Take his interview last week with Eliot Spitzer, which didn’t exactly offer up major revelations but still managed to put pressure on Spitzer’s tightly managed talking points. King opened by setting the atmosphere with some boys’ club intimacy: “We go back a long way, Eliot Spitzer and I. We used to sit in the back table at the Regency Hotel in New York.” Then he launched his questioning with real, grandfatherly exasperation: “Why are you running for comptroller? Why, why, why?”

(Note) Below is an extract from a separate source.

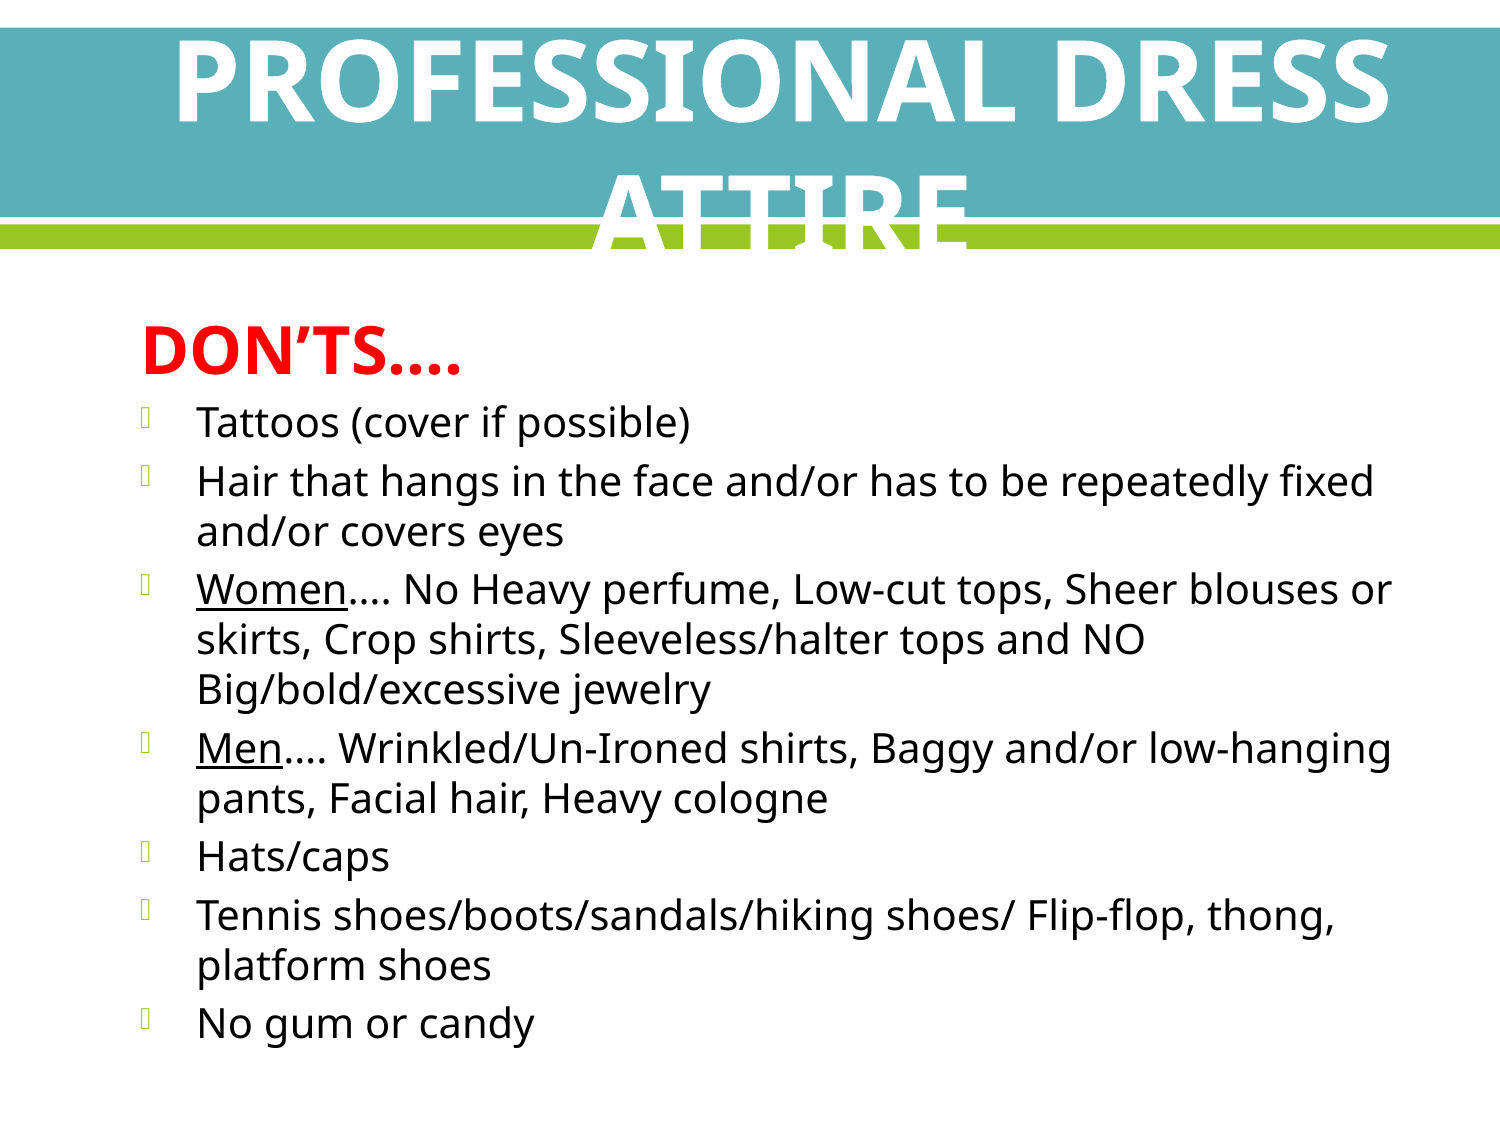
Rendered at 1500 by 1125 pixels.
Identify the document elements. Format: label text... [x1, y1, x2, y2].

When Spitzer dodged with “it’s a fun position,” King pressed on: “But you are asking the public to come forward and pull that lever, despite having a cloud around you.” Eventually Spitzer seemed to relax. “I was wearing a dark blue wool suit. I was surrounded by hundreds of reporters. I had nowhere to go,” he said of the claustrophobic press conference announcing his comptroller bid. Compare this to Spitzer’s 2010 appearance on “Larry King Live,” a chummy, aimless chat with Kathleen Parker to promote their new CNN show "Parker-Spitzer" in which the most pointed question Spitzer got was whether he thought his prostitution scandal was “going to have an impact” on the success of his show. “I’m ready to move forward. I hope the people will accept that,” he said with a grin.

It’s worth noting, too, the different treatments Rudy Giuliani received in his respective appearances on “Larry King Now” and “Politicking With Larry King.” On the Hulu show, King asked him “What’s a talent you have that we may not know?” (“I cut a mean rug”) and “What’s the first thing you thought about when you got up this morning?” (“The Yankees losing”). 

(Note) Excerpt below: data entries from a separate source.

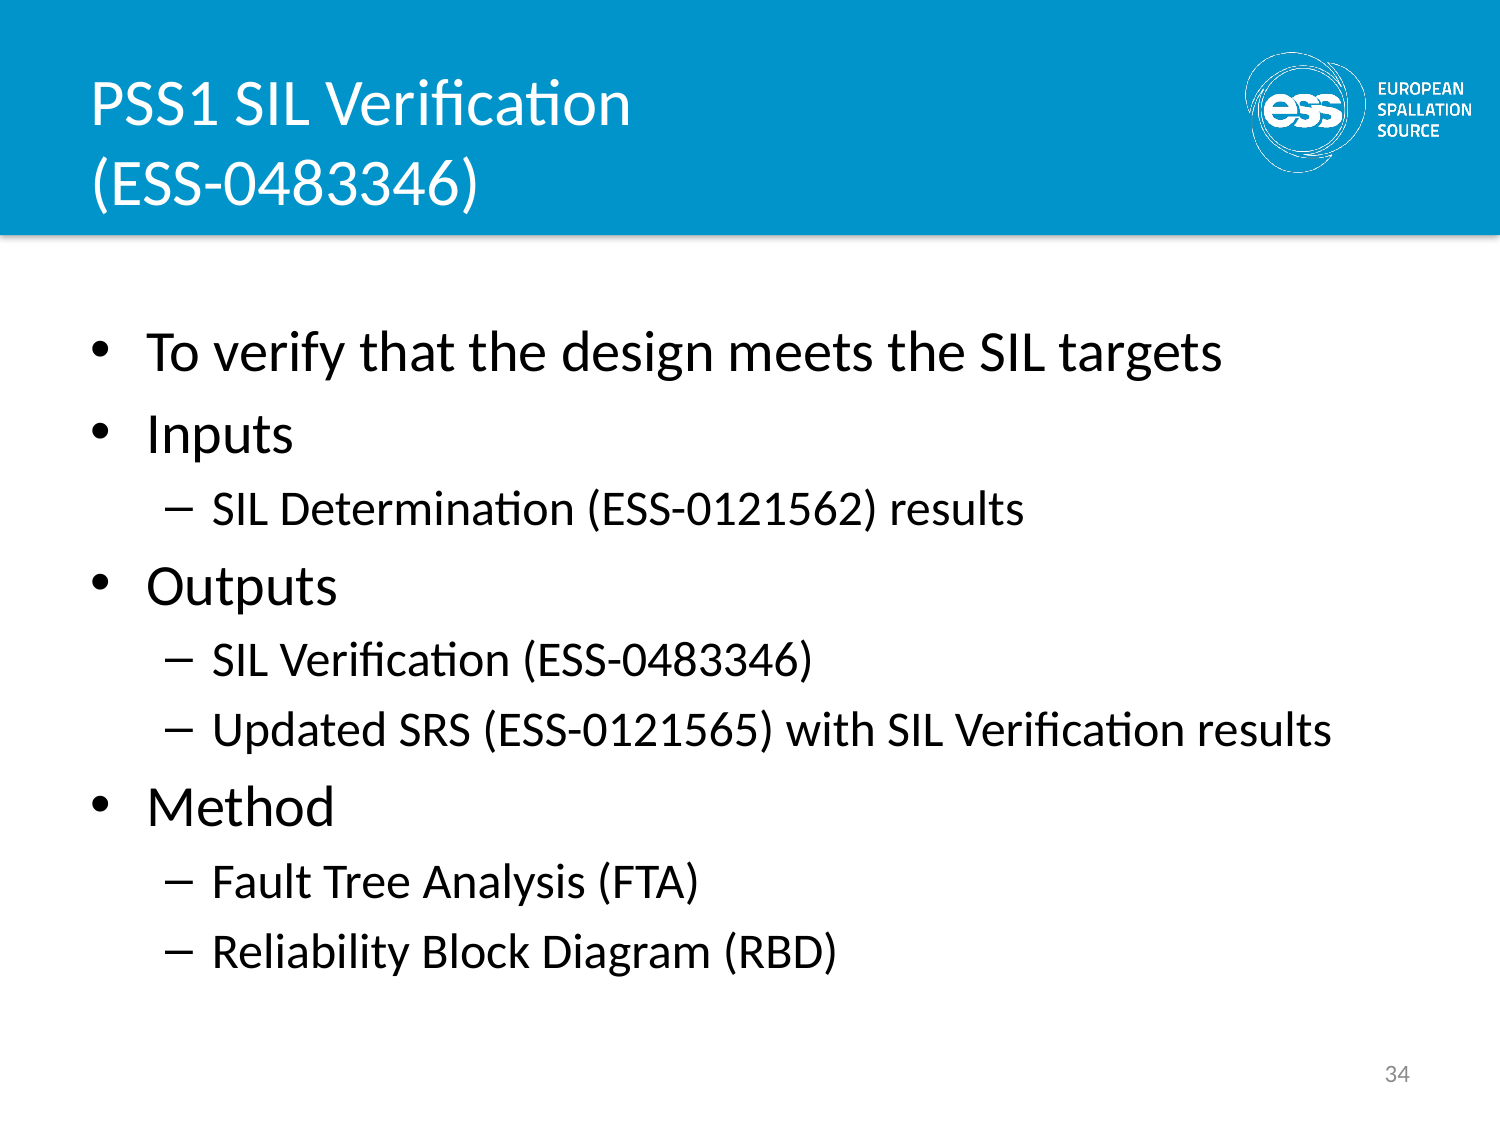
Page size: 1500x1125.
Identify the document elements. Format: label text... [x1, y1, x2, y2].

picture [1389, 104, 1393, 115]
picture [1432, 125, 1438, 136]
picture [1443, 86, 1450, 93]
picture [1436, 104, 1444, 115]
picture [1422, 125, 1428, 134]
picture [1409, 104, 1415, 115]
picture [1418, 104, 1423, 115]
picture [1423, 83, 1430, 94]
list To verify that the design meets the SIL targets Inputs SIL Determination (ESS-0121562) results Outputs SIL Verification (ESS-0483346) Updated SRS (ESS-0121565) with SIL Verification results Method Fault Tree Analysis (FTA) Reliability Block Diagram (RBD) [75, 306, 1425, 1049]
picture [1264, 94, 1342, 127]
slide_number 34 [1074, 1049, 1425, 1103]
title PSS1 SIL Verification (ESS-0483346) [75, 45, 1247, 233]
picture [1379, 83, 1385, 94]
picture [1454, 83, 1458, 94]
picture [1400, 83, 1407, 94]
picture [1398, 109, 1406, 115]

On “Politicking,” King offered a friendly introduction before cutting to the chase with a typical non-segue segue. “We go back a long way. We share a great love for baseball. We drove together to the opening game of the 2000 World Series, which I will never forget. Before we get to anything else: your reaction to the Surpreme Court’s ruling and the gay issue.”

So as TV host retirement goes, King’s second career has thus far been quite an accomplishment. He was smart to skip another lukewarm television show for the more freeform, low expectations of the web. A few months after Regis Philbin—who has logged more onscreen hours than anyone in history, according to the Guiness Book of World Records—announced in 2011 that he was leaving his ABC daytime talk show at age 80, he started a monthly gig cracking wise alongside Rachael Ray, reduced to a jokey prop. Granted, King has been a punch line for a long time now. In TV retirement, though, he's finally worth taking seriously.